* Data for this task
........
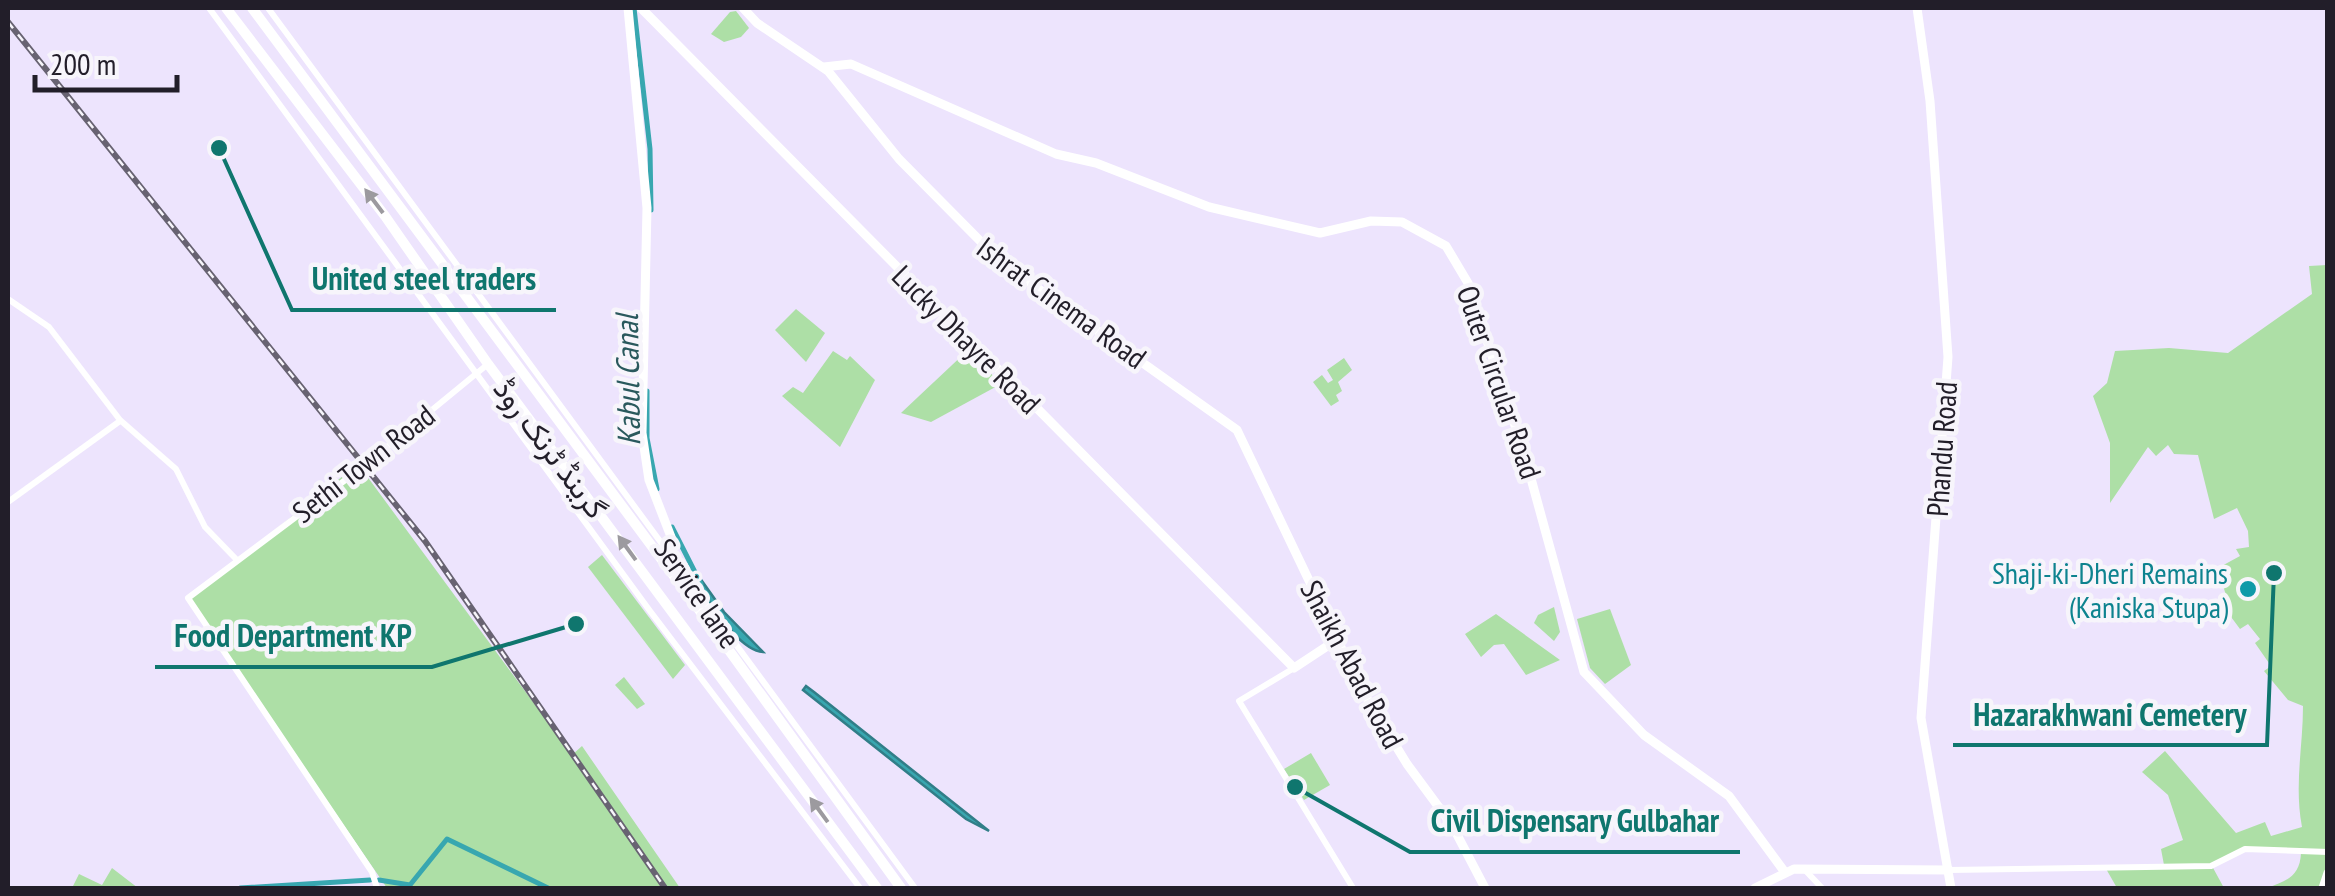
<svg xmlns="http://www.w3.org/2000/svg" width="2335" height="896" viewBox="0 0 2335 896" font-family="'PT Sans Narrow',Vazirmatn,sans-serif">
<rect width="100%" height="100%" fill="#ede4fd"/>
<g fill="#addfa6">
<polygon points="736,11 749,28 741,37 724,42 711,34 730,12"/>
<path d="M2327,265V888H2267C2287,881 2300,876 2301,853L2245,849L2212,866L2224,888H2117L2105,867L2164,865L2161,849L2183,840L2168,795L2142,772L2165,751L2236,833L2265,822L2271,836L2302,827C2294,784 2303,748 2303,706L2288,700L2264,671L2271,666L2255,643L2260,639L2248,624L2240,629L2220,602L2227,599L2218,568L2240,556L2236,549L2249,547L2248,531L2237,508L2214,519L2198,455L2174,454L2168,445L2156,456L2148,447L2110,503V443L2093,396L2107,383L2115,351L2169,348L2228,353L2312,294L2309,266Z"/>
<polygon points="796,309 825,333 806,362 775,330"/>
<polygon points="968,350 1001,384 931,422 901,413"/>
<polygon points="833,351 847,360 850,356 875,380 840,447 782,396 793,387 803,393"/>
<polygon points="1344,358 1352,370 1338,382 1342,391 1336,395 1339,401 1331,406 1313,382 1322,375 1328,383 1333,380 1327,370"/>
<polygon points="358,464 572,755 582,746 680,888 387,888 188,599"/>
<polygon points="602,555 685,665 673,679 588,567"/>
<polygon points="1554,607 1560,632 1554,641 1534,623 1538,615"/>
<polygon points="1610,609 1631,665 1605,684 1590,668 1577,619"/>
<polygon points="1496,614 1560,660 1526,675 1504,644 1494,645 1481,657 1465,634"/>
<polygon points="624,677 645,704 637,709 615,685"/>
<polygon points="1311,753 1330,785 1304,800 1284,769"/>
<polygon points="112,868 138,888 72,888 79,874 102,885"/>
</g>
<g fill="#38a7b0" stroke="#317e88" stroke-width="2.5">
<path d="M702,581L724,612L763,652C738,650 713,605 697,584Z"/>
<polygon points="806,686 814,692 989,831 966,819 808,694 803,690"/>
</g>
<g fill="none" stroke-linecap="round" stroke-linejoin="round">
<g stroke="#38a7b0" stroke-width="5">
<polyline points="634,8 650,149 651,210"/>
<polyline points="647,391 647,438 657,489"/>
<polyline points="672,527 701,584"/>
<polyline points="379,880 410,885 447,839 548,888"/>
<polyline points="240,888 370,880"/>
</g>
<g stroke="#fff" stroke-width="6">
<polyline points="209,8 650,611 860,888"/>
<polyline points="268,8 915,888"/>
<polyline points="8,299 49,327 120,420 176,469 205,527 236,559"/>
<polyline points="8,502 120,421"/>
<polyline points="1294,668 1239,701 1353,888"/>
<polyline points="1804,869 1822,888"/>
<polyline points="1949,870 2211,866 2245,849 2328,852"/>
<polyline points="377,888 372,872 188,598 360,469 488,364"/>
</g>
<g stroke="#fff" stroke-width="9">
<polyline points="628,8 647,208 642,433 649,480 673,542"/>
<polyline points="641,8 1294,668 1338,639"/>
<polyline points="743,8 757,23 828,71 899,159 1001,262 1237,430 1360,687 1407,764 1452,825 1485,888"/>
<polyline points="1917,8 1930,101 1948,357 1921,718 1951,888"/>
<polyline points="824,67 851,64 1056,154 1096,163 1209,207 1320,233 1371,221 1402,222 1446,246 1468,283 1524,453 1584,672 1644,735 1729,796 1784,871"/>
<polyline points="1755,888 1794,869 1949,870"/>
<polyline points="2323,888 2328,873"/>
</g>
<g stroke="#fff" stroke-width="10">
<polyline points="226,8 385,216 488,364 877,888"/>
<polyline points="252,8 723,642 901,888"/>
</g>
<defs>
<polyline id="rail" points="8,22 425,541 665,888"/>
</defs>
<use href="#rail" stroke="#686372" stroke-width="6"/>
<use href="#rail" stroke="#f7f5fb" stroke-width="2.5" stroke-dasharray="8" stroke-linecap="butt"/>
</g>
<defs><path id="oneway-solid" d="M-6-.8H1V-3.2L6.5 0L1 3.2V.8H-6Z" transform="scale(2.5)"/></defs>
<g fill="#9c9a9f">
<use href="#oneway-solid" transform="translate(374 201) rotate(-127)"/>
<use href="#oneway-solid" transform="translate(627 548) rotate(-126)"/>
<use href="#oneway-solid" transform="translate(819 810) rotate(-126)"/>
</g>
<circle fill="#0f9aa8" stroke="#f7f5fb" stroke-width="4" cx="2248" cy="589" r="10"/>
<g text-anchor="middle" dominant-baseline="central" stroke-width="9" stroke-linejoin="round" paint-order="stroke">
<g font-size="30" fill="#221e29" stroke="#f7f5fb">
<text transform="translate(1062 302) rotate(36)">Ishrat Cinema Road</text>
<text transform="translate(967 339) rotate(45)">Lucky Dhayre Road</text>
<text transform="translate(1500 382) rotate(71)">Outer Circular Road</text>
<text transform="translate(551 448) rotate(53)">گرینڈ ٹرنک روڈ</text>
<text transform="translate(1941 449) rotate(-86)">Phandu Road</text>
<text transform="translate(363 463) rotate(-38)">Sethi Town Road</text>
<text transform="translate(698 593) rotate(55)">Service lane</text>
<text transform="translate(1353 664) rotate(62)">Shaikh Abad Road</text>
</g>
<g font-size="30" fill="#0d838f" stroke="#f7f5fb" text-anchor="end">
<text x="2228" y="572">Shaji-ki-Dheri Remains<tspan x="2228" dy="34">(Kaniska Stupa)</tspan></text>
</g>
<g font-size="32" font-style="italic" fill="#2a595d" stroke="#f7f5fb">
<text transform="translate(627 380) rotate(-91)">Kabul Canal</text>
</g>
</g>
<path fill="none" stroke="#0f766e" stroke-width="4" d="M219 148L292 310H556M576 624L432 667H155M2274 573L2267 745H1953M1295 787L1410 852H1740"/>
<g fill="#0f766e" stroke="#f7f5fb" stroke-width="4">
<circle cx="219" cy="148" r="10"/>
<circle cx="576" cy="624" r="10"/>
<circle cx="2274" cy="573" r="10"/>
<circle cx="1295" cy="787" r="10"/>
</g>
<g font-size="32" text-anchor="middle" font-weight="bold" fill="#0f766e" stroke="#f7f5fb" stroke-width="9" stroke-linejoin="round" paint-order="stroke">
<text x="424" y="290">United steel traders</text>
<text x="293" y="647">Food Department KP</text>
<text x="2110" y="726">Hazarakhwani Cemetery</text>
<text x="1575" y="832">Civil Dispensary Gulbahar</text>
</g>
<rect width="2335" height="896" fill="none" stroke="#221e29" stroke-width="20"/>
<path d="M35 75v15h142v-15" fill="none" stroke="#221e29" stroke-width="5"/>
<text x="50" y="75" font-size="30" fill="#221e29" stroke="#f7f5fb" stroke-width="8" paint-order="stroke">200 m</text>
</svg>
........
* Prompt
For each record above, write out every line exactly and skip the pictures.

* Problem solution
<svg xmlns="http://www.w3.org/2000/svg" width="2335" height="896" viewBox="0 0 2335 896" font-family="'PT Sans Narrow',Vazirmatn,sans-serif">
<rect width="100%" height="100%" fill="#ede4fd"/>
<g fill="#addfa6">
<polygon points="736,11 749,28 741,37 724,42 711,34 730,12"/>
<path d="M2327,265V888H2267C2287,881 2300,876 2301,853L2245,849L2212,866L2224,888H2117L2105,867L2164,865L2161,849L2183,840L2168,795L2142,772L2165,751L2236,833L2265,822L2271,836L2302,827C2294,784 2303,748 2303,706L2288,700L2264,671L2271,666L2255,643L2260,639L2248,624L2240,629L2220,602L2227,599L2218,568L2240,556L2236,549L2249,547L2248,531L2237,508L2214,519L2198,455L2174,454L2168,445L2156,456L2148,447L2110,503V443L2093,396L2107,383L2115,351L2169,348L2228,353L2312,294L2309,266Z"/>
<polygon points="796,309 825,333 806,362 775,330"/>
<polygon points="968,350 1001,384 931,422 901,413"/>
<polygon points="833,351 847,360 850,356 875,380 840,447 782,396 793,387 803,393"/>
<polygon points="1344,358 1352,370 1338,382 1342,391 1336,395 1339,401 1331,406 1313,382 1322,375 1328,383 1333,380 1327,370"/>
<polygon points="358,464 572,755 582,746 680,888 387,888 188,599"/>
<polygon points="602,555 685,665 673,679 588,567"/>
<polygon points="1554,607 1560,632 1554,641 1534,623 1538,615"/>
<polygon points="1610,609 1631,665 1605,684 1590,668 1577,619"/>
<polygon points="1496,614 1560,660 1526,675 1504,644 1494,645 1481,657 1465,634"/>
<polygon points="624,677 645,704 637,709 615,685"/>
<polygon points="1311,753 1330,785 1304,800 1284,769"/>
<polygon points="112,868 138,888 72,888 79,874 102,885"/>
</g>
<g fill="#38a7b0" stroke="#317e88" stroke-width="2.5">
<path d="M702,581L724,612L763,652C738,650 713,605 697,584Z"/>
<polygon points="806,686 814,692 989,831 966,819 808,694 803,690"/>
</g>
<g fill="none" stroke-linecap="round" stroke-linejoin="round">
<g stroke="#38a7b0" stroke-width="5">
<polyline points="634,8 650,149 651,210"/>
<polyline points="647,391 647,438 657,489"/>
<polyline points="672,527 701,584"/>
<polyline points="379,880 410,885 447,839 548,888"/>
<polyline points="240,888 370,880"/>
</g>
<g stroke="#fff" stroke-width="6">
<polyline points="209,8 650,611 860,888"/>
<polyline points="268,8 915,888"/>
<polyline points="8,299 49,327 120,420 176,469 205,527 236,559"/>
<polyline points="8,502 120,421"/>
<polyline points="1294,668 1239,701 1353,888"/>
<polyline points="1804,869 1822,888"/>
<polyline points="1949,870 2211,866 2245,849 2328,852"/>
<polyline points="377,888 372,872 188,598 360,469 488,364"/>
</g>
<g stroke="#fff" stroke-width="9">
<polyline points="628,8 647,208 642,433 649,480 673,542"/>
<polyline points="641,8 1294,668 1338,639"/>
<polyline points="743,8 757,23 828,71 899,159 1001,262 1237,430 1360,687 1407,764 1452,825 1485,888"/>
<polyline points="1917,8 1930,101 1948,357 1921,718 1951,888"/>
<polyline points="824,67 851,64 1056,154 1096,163 1209,207 1320,233 1371,221 1402,222 1446,246 1468,283 1524,453 1584,672 1644,735 1729,796 1784,871"/>
<polyline points="1755,888 1794,869 1949,870"/>
<polyline points="2323,888 2328,873"/>
</g>
<g stroke="#fff" stroke-width="10">
<polyline points="226,8 385,216 488,364 877,888"/>
<polyline points="252,8 723,642 901,888"/>
</g>
<defs>
<polyline id="rail" points="8,22 425,541 665,888"/>
</defs>
<use href="#rail" stroke="#686372" stroke-width="6"/>
<use href="#rail" stroke="#f7f5fb" stroke-width="2.5" stroke-dasharray="8" stroke-linecap="butt"/>
</g>
<defs><path id="oneway-solid" d="M-6-.8H1V-3.2L6.5 0L1 3.2V.8H-6Z" transform="scale(2.5)"/></defs>
<g fill="#9c9a9f">
<use href="#oneway-solid" transform="translate(374 201) rotate(-127)"/>
<use href="#oneway-solid" transform="translate(627 548) rotate(-126)"/>
<use href="#oneway-solid" transform="translate(819 810) rotate(-126)"/>
</g>
<circle fill="#0f9aa8" stroke="#f7f5fb" stroke-width="4" cx="2248" cy="589" r="10"/>
<g text-anchor="middle" dominant-baseline="central" stroke-width="9" stroke-linejoin="round" paint-order="stroke">
<g font-size="30" fill="#221e29" stroke="#f7f5fb">
<text transform="translate(1062 302) rotate(36)">Ishrat Cinema Road</text>
<text transform="translate(967 339) rotate(45)">Lucky Dhayre Road</text>
<text transform="translate(1500 382) rotate(71)">Outer Circular Road</text>
<text transform="translate(551 448) rotate(53)">گرینڈ ٹرنک روڈ</text>
<text transform="translate(1941 449) rotate(-86)">Phandu Road</text>
<text transform="translate(363 463) rotate(-38)">Sethi Town Road</text>
<text transform="translate(698 593) rotate(55)">Service lane</text>
<text transform="translate(1353 664) rotate(62)">Shaikh Abad Road</text>
</g>
<g font-size="30" fill="#0d838f" stroke="#f7f5fb" text-anchor="end">
<text x="2228" y="572">Shaji-ki-Dheri Remains<tspan x="2228" dy="34">(Kaniska Stupa)</tspan></text>
</g>
<g font-size="32" font-style="italic" fill="#2a595d" stroke="#f7f5fb">
<text transform="translate(627 380) rotate(-91)">Kabul Canal</text>
</g>
</g>
<path fill="none" stroke="#0f766e" stroke-width="4" d="M219 148L292 310H556M576 624L432 667H155M2274 573L2267 745H1953M1295 787L1410 852H1740"/>
<g fill="#0f766e" stroke="#f7f5fb" stroke-width="4">
<circle cx="219" cy="148" r="10"/>
<circle cx="576" cy="624" r="10"/>
<circle cx="2274" cy="573" r="10"/>
<circle cx="1295" cy="787" r="10"/>
</g>
<g font-size="32" text-anchor="middle" font-weight="bold" fill="#0f766e" stroke="#f7f5fb" stroke-width="9" stroke-linejoin="round" paint-order="stroke">
<text x="424" y="290">United steel traders</text>
<text x="293" y="647">Food Department KP</text>
<text x="2110" y="726">Hazarakhwani Cemetery</text>
<text x="1575" y="832">Civil Dispensary Gulbahar</text>
</g>
<rect width="2335" height="896" fill="none" stroke="#221e29" stroke-width="20"/>
<path d="M35 75v15h142v-15" fill="none" stroke="#221e29" stroke-width="5"/>
<text x="50" y="75" font-size="30" fill="#221e29" stroke="#f7f5fb" stroke-width="8" paint-order="stroke">200 m</text>
</svg>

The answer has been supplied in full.